CNN
April 11, 2001

U.N. investigator says torture widespread in Brazil

                  GENEVA, Switzerland (Reuters) -- A United Nations investigator who went on a
                  mission to Brazil last year called Wednesday for an end to the "widespread and
                  systematic" torture of detainees, especially poor, black petty criminals.

                  Sir Nigel Rodley, a British law professor who serves in the independent post of
                  U.N. special rapporteur (investigator) on the question of torture, also said
                  conditions in which prisoners were held were often "subhuman."

                  His speech and 155-page report to the annual session of the U.N. Commission on
                  Human Rights covered a visit from August 20 to September 12.

                  "Torture and similar ill-treatment are meted out on a widespread and systematic
                  basis in most of the parts of the country I visited and, as far as indirect
                  testimonies presented to me from reliable sources suggest, in most other parts of
                  the country," Rodley told the 53-member state forum in Geneva.

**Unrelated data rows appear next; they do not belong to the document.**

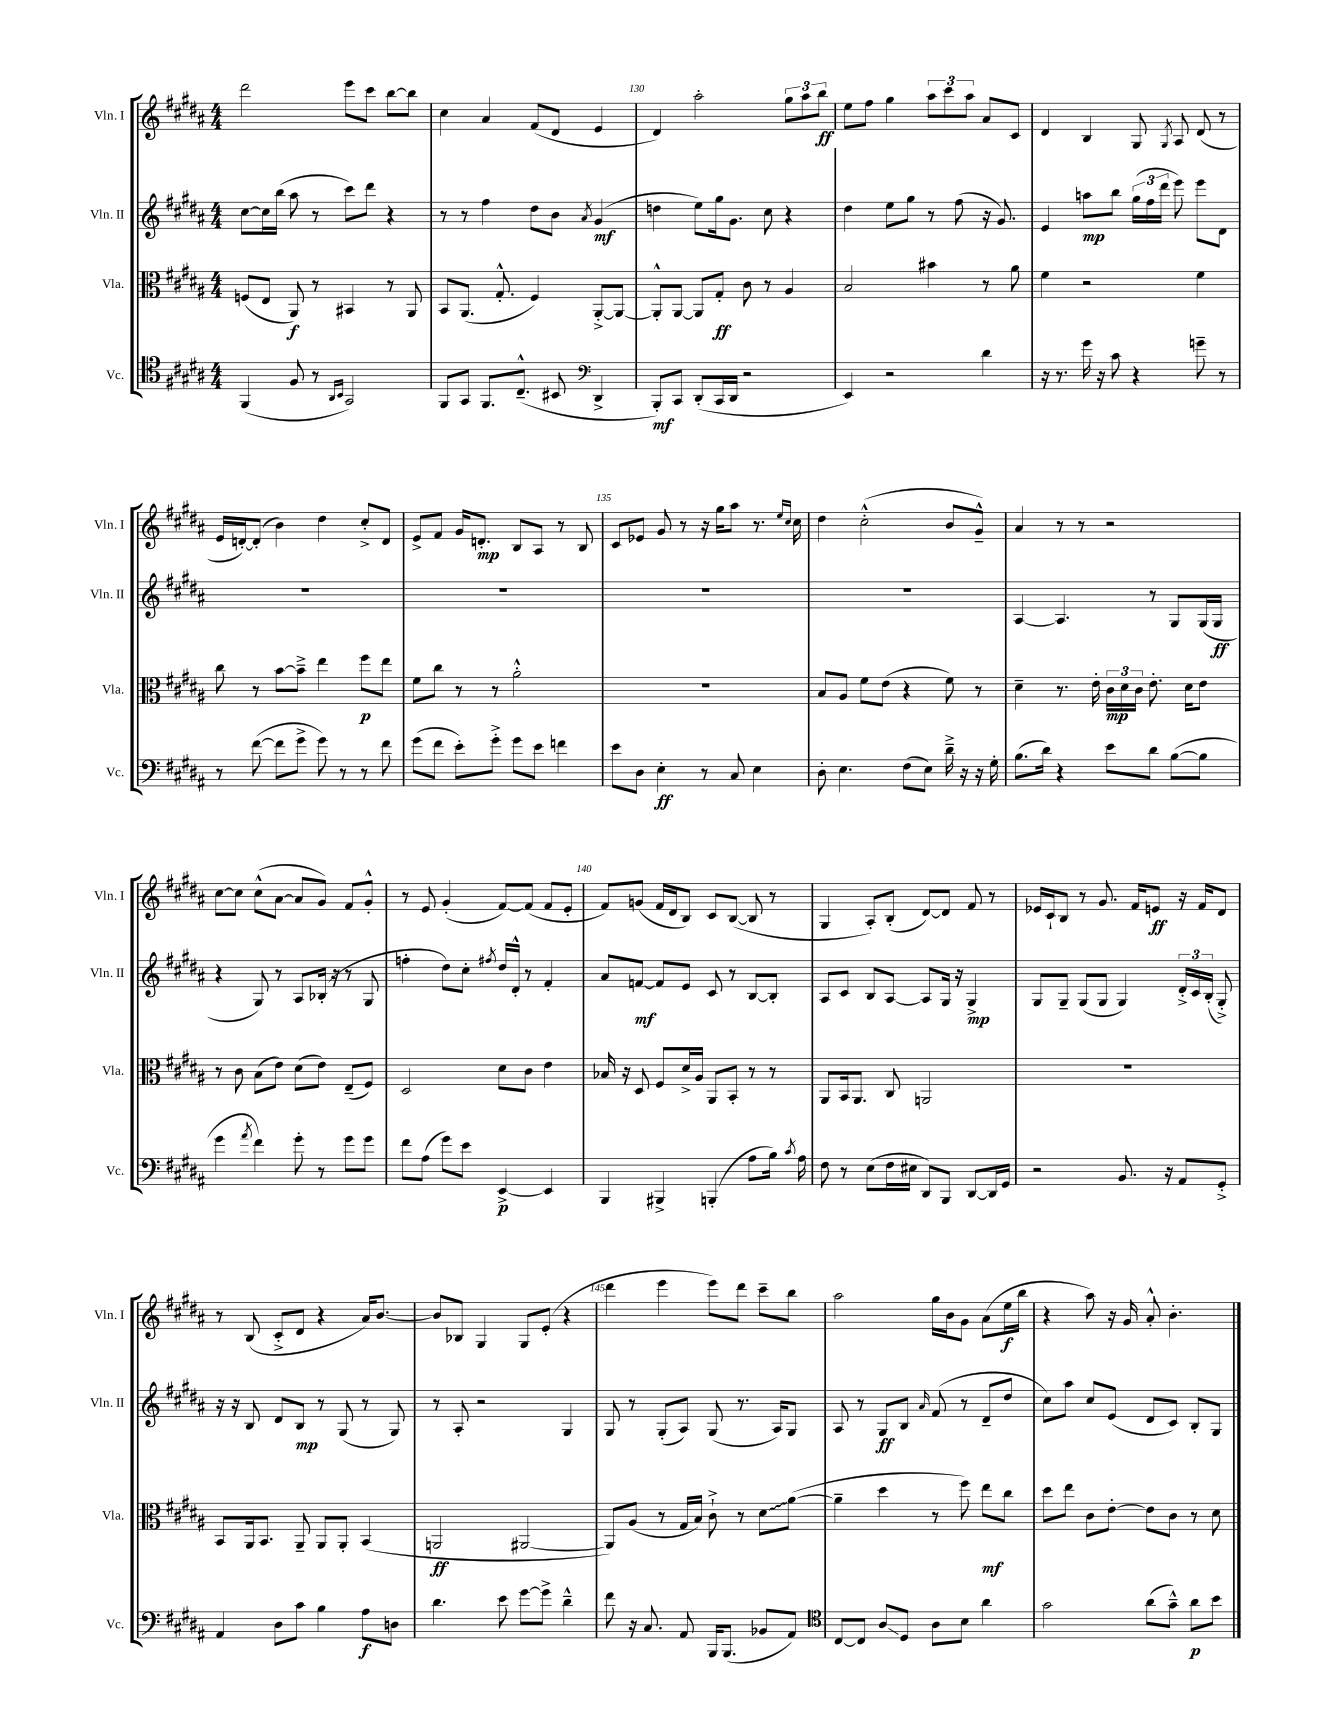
<<
\new StaffGroup <<
\new Staff = "s0" \with { instrumentName = "Vln. I" shortInstrumentName = "Vln. I" } {
    \clef treble \key b \major \numericTimeSignature \time 4/4
    \autoBeamOff dis'''2 e'''8[ cis'''8] b''8[~ b''8] |
    cis''4 ais'4 fis'8[( dis'8] e'4 |
    dis'4) ais''2-. \tuplet 3/2 { gis''8[ ais''8 b''8]\ff } |
    e''8[ fis''8] gis''4 \tuplet 3/2 { ais''8[ cis'''8 ais''8] } ais'8[ cis'8] |
    dis'4 b4 gis8 \acciaccatura { gis8 } ais8 dis'8( r8 |
    e'16[ d'16~-.) d'8]-.( b'4) dis''4 cis''8[-.-> d'8] |
    e'8[-> fis'8] gis'16[ d'8.]-.\mp b8[ ais8] r8 b8 |
    cis'8[ ees'8] gis'8 r8 r16 gis''16[ ais''8] r8. \grace { e''16[ cis''16] } cis''16 |
    dis''4 cis''2-.-^( b'8[ gis'8]---^) |
    ais'4 r8 r8 r2 |
    cis''8[~ cis''8] cis''8[-^( ais'8]~ ais'8[ gis'8]) fis'8[ gis'8]-.-^ |
    r8 e'8 gis'4-.( fis'8[~) fis'8]( fis'8[ e'8]-. |
    fis'8[) g'8]( fis'16[ dis'16 b8]) cis'8[ b8]~( b8 r8 |
    gis4 ais8[-.) b8]-.( dis'8[~) dis'8] fis'8 r8 |
    ees'16[ cis'16-! b8] r8 gis'8. fis'16[ e'8]\ff r16 fis'16[ dis'8] |
    r8 b8( cis'8[-.-> dis'8] r4 ais'16[) b'8.]~ |
    b'8[ bes8] gis4 gis8[ e'8]-.( r4 |
    dis'''4 e'''4 e'''8[) dis'''8] cis'''8[-- b''8] |
    ais''2 gis''16[ b'16 gis'8] ais'8[( e''16\f b''16] |
    r4 ais''8) r16 gis'16 ais'8-.-^ b'4.-. \bar "|." |
}
\new Staff = "s1" \with { instrumentName = "Vln. II" shortInstrumentName = "Vln. II" } {
    \clef treble \key b \major \numericTimeSignature \time 4/4
    \autoBeamOff cis''8[~ cis''16 b''16]( ais''8 r8 cis'''8[) dis'''8] r4 |
    r8 r8 fis''4 dis''8[ b'8] \acciaccatura { ais'8 } gis'4\mf( |
    d''4 e''8[) gis''16 gis'8.] cis''8 r4 |
    dis''4 e''8[ gis''8] r8 fis''8( r16 gis'8.) |
    e'4 a''8[\mp b''8] \tuplet 3/2 { gis''16[( fis''16 dis'''16] } e'''8) e'''8[ dis'8] |
    R1 |
    R1 |
    R1 |
    R1 |
    ais4~ ais4. r8 gis8[ gis16( gis16]\ff |
    r4 gis8) r8 ais8[ bes16]-.( r16 r8 gis8 |
    f''4-. dis''8[) cis''8]-. \acciaccatura { fis''8 } dis''16[ dis'16]-.-^ r8 fis'4-. |
    ais'8[ f'8]~\mf f'8[ e'8] cis'8 r8 b8[~ b8]-. |
    ais8[ cis'8] b8[ ais8]~ ais8[ gis16] r16 gis4->\mp |
    gis8[ gis8]-- gis8[( gis8] gis4) \tuplet 3/2 { dis'16[-.-> cis'16 b16]-.( } gis8-.->) |
    r16 r16 b8 dis'8[ b8]\mp r8 gis8( r8 gis8) |
    r8 ais8-. r2 gis4 |
    gis8 r8 gis8[-.( ais8]) gis8( r8. ais16[) gis8] |
    ais8 r8 gis8[\ff b8] \grace { ais'16 } fis'8( r8 dis'8[-- dis''8] |
    cis''8[) ais''8] cis''8[ e'8]( dis'8[ cis'8]) b8[-. gis8] \bar "|." |
}
\new Staff = "s2" \with { instrumentName = "Vla." shortInstrumentName = "Vla." } {
    \clef alto \key b \major \numericTimeSignature \time 4/4
    \autoBeamOff f8[( e8] ais,8\f) r8 bis,4 r8 ais,8 |
    b,8[ ais,8.]( gis8.-.-^ fis4) ais,8[~-.-> ais,8]~ |
    ais,8[-.-^ ais,8]~ ais,8[ gis8]-.\ff cis'8 r8 ais4 |
    b2 bis'4 r8 ais'8 |
    fis'4 r2 fis'4 |
    cis''8 r8 b'8[~ b'8]---> e''4 fis''8[\p e''8] |
    fis'8[ cis''8] r8 r8 ais'2-.-^ |
    r1 |
    b8[ ais8] fis'8[ e'8]( r4 fis'8) r8 |
    dis'4-- r8. e'16-. \tuplet 3/2 { cis'16[\mp dis'16 cis'16] } e'8.-. dis'16[ e'8] |
    r8 cis'8 b8[( e'8]) dis'8[( e'8]) e8[--( fis8]) |
    dis2 dis'8[ cis'8] e'4 |
    bes16 r16 dis8 fis8[ dis'16-> ais16] ais,8[ b,8]-. r8 r8 |
    ais,8[ b,16 ais,8.] cis8 a,2 |
    R1 |
    b,8[ ais,16 b,8.] ais,8-- ais,8[ ais,8]-. b,4( |
    a,2\ff ais,2~ |
    ais,8[) ais8]( r8 gis16[ b16]) cis'8-!-> r8 \once \override Glissando.style = #'zigzag dis'8[\glissando ais'8]~( |
    ais'4-- dis''4 r8 fis''8) e''8[\mf cis''8] |
    dis''8[ e''8] cis'8[ e'8]~-. e'8[ cis'8] r8 dis'8 \bar "|." |
}
\new Staff = "s3" \with { instrumentName = "Vc." shortInstrumentName = "Vc." } {
    \clef tenor \key b \major \numericTimeSignature \time 4/4
    \autoBeamOff fis,4( fis8 r8 \grace { ais,16[ b,16] } gis,2) |
    fis,8[ gis,8] fis,8.[ cis8.]---^( bis,8 \clef bass dis,4-> |
    b,,8[-.\mf) cis,8] dis,8[-.( cis,16 dis,16] r2 |
    e,4) r2 dis'4 |
    r16 r8. gis'16 r16 cis'8 r4 g'8-- r8 |
    r8 fis'8~( fis'8[ gis'8]-> gis'8) r8 r8 fis'8 |
    gis'8[( fis'8] e'8[-.) gis'8]-.-> gis'8[ e'8] f'4 |
    e'8[ dis8] e4-.\ff r8 cis8 e4 |
    dis8-. e4. fis8[( e8]) dis'16---> r16 r16 gis16-. |
    b8.[( dis'16]) r4 e'8[ dis'8] b8[~( b8] |
    gis'4 \acciaccatura { ais'8 } fis'4) gis'8-. r8 gis'8[ gis'8] |
    fis'8[ ais8]( gis'8[) e'8] e,4~->\p e,4 |
    b,,4 bis,,4-> b,,4-.( ais8[ b16]) \acciaccatura { cis'8 } ais16 |
    fis8 r8 e8[( fis16 eis16] dis,8[) b,,8] dis,8[~ dis,16 gis,16] |
    r2 b,8. r16 ais,8[ gis,8]-.-> |
    ais,4 dis8[ cis'8] b4 ais8[\f d8] |
    dis'4. e'8 gis'8[~ gis'8]-> dis'4---^ |
    fis'8 r16 cis8. ais,8 b,,16[ b,,8.]( bes,8[ ais,8]) |
    \clef tenor cis8[~ cis8] ais8[\glissando dis8] ais8[ b8] ais'4 |
    gis'2 ais'8[( gis'8]---^) ais'8[\p b'8] \bar "|." |
}
>>
>>
\layout { \context { \Score currentBarNumber = #128 \override BarNumber.break-visibility = ##(#f #t #t) barNumberVisibility = #(every-nth-bar-number-visible 5) } }
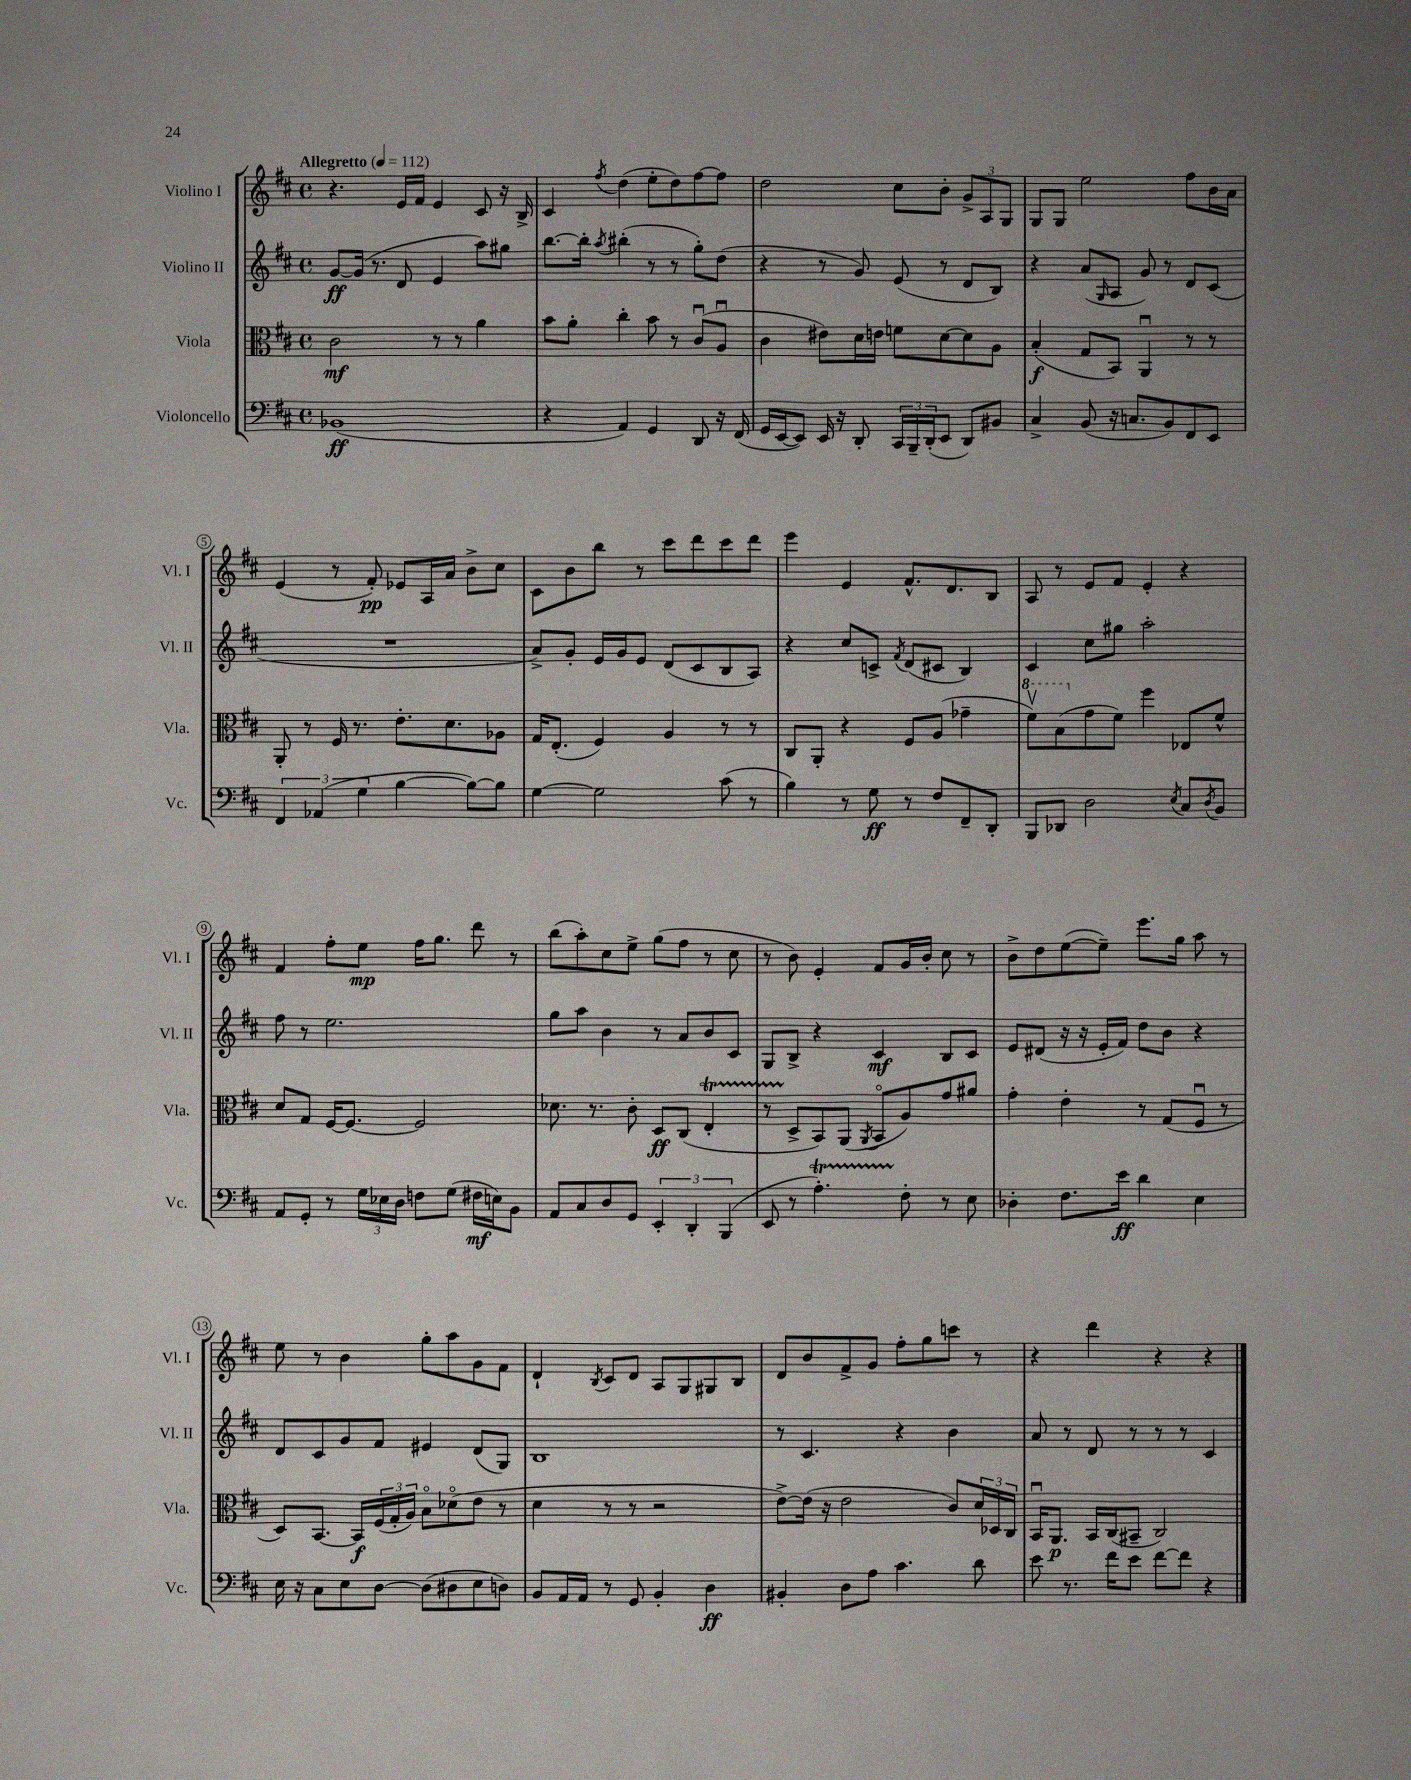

                  "It is found at all phases of detention: arrest, preliminary detention, other
                  provisional detention, and in penitentiaries and institutions for juvenile offenders,"
                  he added.

                  "It does not happen to all or everywhere; mainly it happens to poor, black
                  common criminal suspects accused of having committed petty crimes or
                  small-scale drug distribution."

                  Rodley, law professor at the University of Essex, called on Brazil's federal and
                  state political leaders to declare clearly that they would not tolerate torture or
                  other ill-treatment of detainees by military and civil police, prison personnel and
                  staff of juvenile institutions.

                  Officials should make "unannounced visits to police stations, pre-trial detention
                  facilities and penitentiaries known for the prevalence of such treatment,"
                  according to Rodley, a former lawyer at Amnesty International in London who
                  has been the U.N. watchdog on torture for six years.

                  "In particular, they should hold those in charge of places of detention at the time
                  abuses are perpetrated personally responsible for the abuses," he said.

                  "Free legal assistance, especially at the stage of initial deprivation of liberty, is
                  illusory for most of the 85 percent of those in that condition who need it. This is
                  because of the limited number of public defenders," he added.